> **Your instructions**
Below are records with pictures in them; print them exactly, omitting the pictures.

++++++

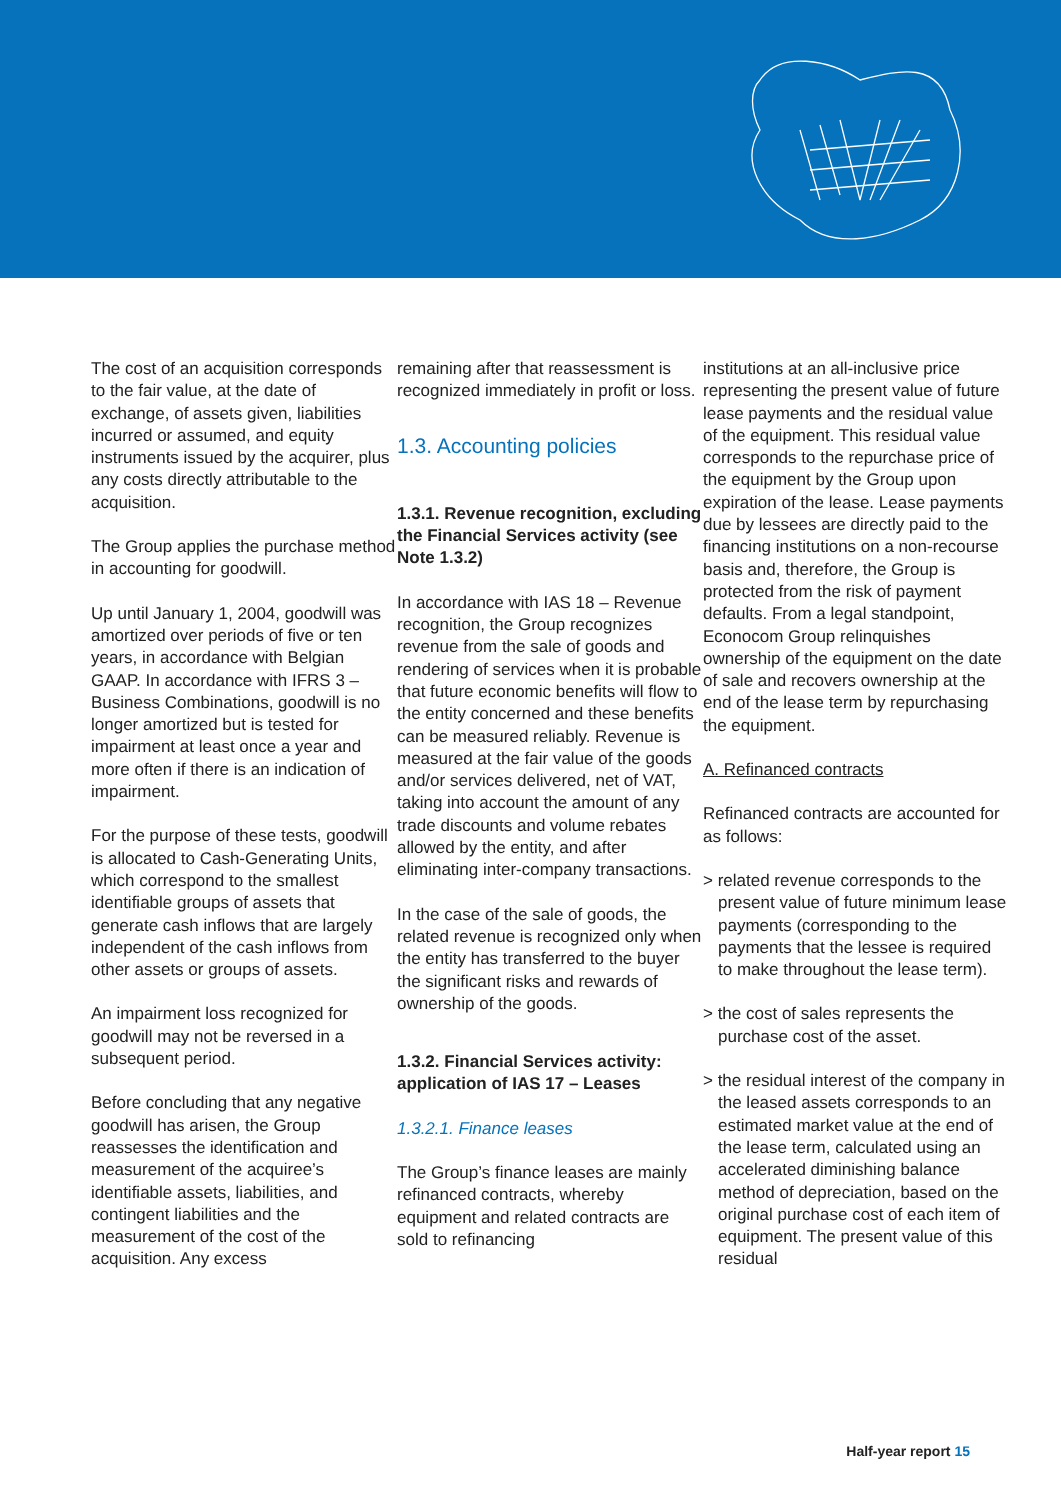The cost of an acquisition corresponds to the fair value, at the date of exchange, of assets given, liabilities incurred or assumed, and equity instruments issued by the acquirer, plus any costs directly attributable to the acquisition.
The Group applies the purchase method in accounting for goodwill.
Up until January 1, 2004, goodwill was amortized over periods of five or ten years, in accordance with Belgian GAAP. In accordance with IFRS 3 – Business Combinations, goodwill is no longer amortized but is tested for impairment at least once a year and more often if there is an indication of impairment.
For the purpose of these tests, goodwill is allocated to Cash-Generating Units, which correspond to the smallest identifiable groups of assets that generate cash inflows that are largely independent of the cash inflows from other assets or groups of assets.
An impairment loss recognized for goodwill may not be reversed in a subsequent period.
Before concluding that any negative goodwill has arisen, the Group reassesses the identification and measurement of the acquiree’s identifiable assets, liabilities, and contingent liabilities and the measurement of the cost of the acquisition. Any excess
remaining after that reassessment is recognized immediately in profit or loss.
1.3. Accounting policies
1.3.1. Revenue recognition, excluding the Financial Services activity (see Note 1.3.2)
In accordance with IAS 18 – Revenue recognition, the Group recognizes revenue from the sale of goods and rendering of services when it is probable that future economic benefits will flow to the entity concerned and these benefits can be measured reliably. Revenue is measured at the fair value of the goods and/or services delivered, net of VAT, taking into account the amount of any trade discounts and volume rebates allowed by the entity, and after eliminating inter-company transactions.
In the case of the sale of goods, the related revenue is recognized only when the entity has transferred to the buyer the significant risks and rewards of ownership of the goods.
1.3.2. Financial Services activity: application of IAS 17 – Leases
1.3.2.1. Finance leases
The Group’s finance leases are mainly refinanced contracts, whereby equipment and related contracts are sold to refinancing
institutions at an all-inclusive price representing the present value of future lease payments and the residual value of the equipment. This residual value corresponds to the repurchase price of the equipment by the Group upon expiration of the lease. Lease payments due by lessees are directly paid to the financing institutions on a non-recourse basis and, therefore, the Group is protected from the risk of payment defaults. From a legal standpoint, Econocom Group relinquishes ownership of the equipment on the date of sale and recovers ownership at the end of the lease term by repurchasing the equipment.
A. Refinanced contracts
Refinanced contracts are accounted for as follows:
> related revenue corresponds to the present value of future minimum lease payments (corresponding to the payments that the lessee is required to make throughout the lease term).
> the cost of sales represents the purchase cost of the asset.
> the residual interest of the company in the leased assets corresponds to an estimated market value at the end of the lease term, calculated using an accelerated diminishing balance method of depreciation, based on the original purchase cost of each item of equipment. The present value of this residual
Half-year report 15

++++++

> **Output below**
The cost of an acquisition corresponds to the fair value, at the date of exchange, of assets given, liabilities incurred or assumed, and equity instruments issued by the acquirer, plus any costs directly attributable to the acquisition.
The Group applies the purchase method in accounting for goodwill.
Up until January 1, 2004, goodwill was amortized over periods of five or ten years, in accordance with Belgian GAAP. In accordance with IFRS 3 – Business Combinations, goodwill is no longer amortized but is tested for impairment at least once a year and more often if there is an indication of impairment.
For the purpose of these tests, goodwill is allocated to Cash-Generating Units, which correspond to the smallest identifiable groups of assets that generate cash inflows that are largely independent of the cash inflows from other assets or groups of assets.
An impairment loss recognized for goodwill may not be reversed in a subsequent period.
Before concluding that any negative goodwill has arisen, the Group reassesses the identification and measurement of the acquiree’s identifiable assets, liabilities, and contingent liabilities and the measurement of the cost of the acquisition. Any excess
remaining after that reassessment is recognized immediately in profit or loss.
1.3. Accounting policies
1.3.1. Revenue recognition, excluding the Financial Services activity (see Note 1.3.2)
In accordance with IAS 18 – Revenue recognition, the Group recognizes revenue from the sale of goods and rendering of services when it is probable that future economic benefits will flow to the entity concerned and these benefits can be measured reliably. Revenue is measured at the fair value of the goods and/or services delivered, net of VAT, taking into account the amount of any trade discounts and volume rebates allowed by the entity, and after eliminating inter-company transactions.
In the case of the sale of goods, the related revenue is recognized only when the entity has transferred to the buyer the significant risks and rewards of ownership of the goods.
1.3.2. Financial Services activity: application of IAS 17 – Leases
1.3.2.1. Finance leases
The Group’s finance leases are mainly refinanced contracts, whereby equipment and related contracts are sold to refinancing
institutions at an all-inclusive price representing the present value of future lease payments and the residual value of the equipment. This residual value corresponds to the repurchase price of the equipment by the Group upon expiration of the lease. Lease payments due by lessees are directly paid to the financing institutions on a non-recourse basis and, therefore, the Group is protected from the risk of payment defaults. From a legal standpoint, Econocom Group relinquishes ownership of the equipment on the date of sale and recovers ownership at the end of the lease term by repurchasing the equipment.
A. Refinanced contracts
Refinanced contracts are accounted for as follows:
> related revenue corresponds to the present value of future minimum lease payments (corresponding to the payments that the lessee is required to make throughout the lease term).
> the cost of sales represents the purchase cost of the asset.
> the residual interest of the company in the leased assets corresponds to an estimated market value at the end of the lease term, calculated using an accelerated diminishing balance method of depreciation, based on the original purchase cost of each item of equipment. The present value of this residual
Half-year report 15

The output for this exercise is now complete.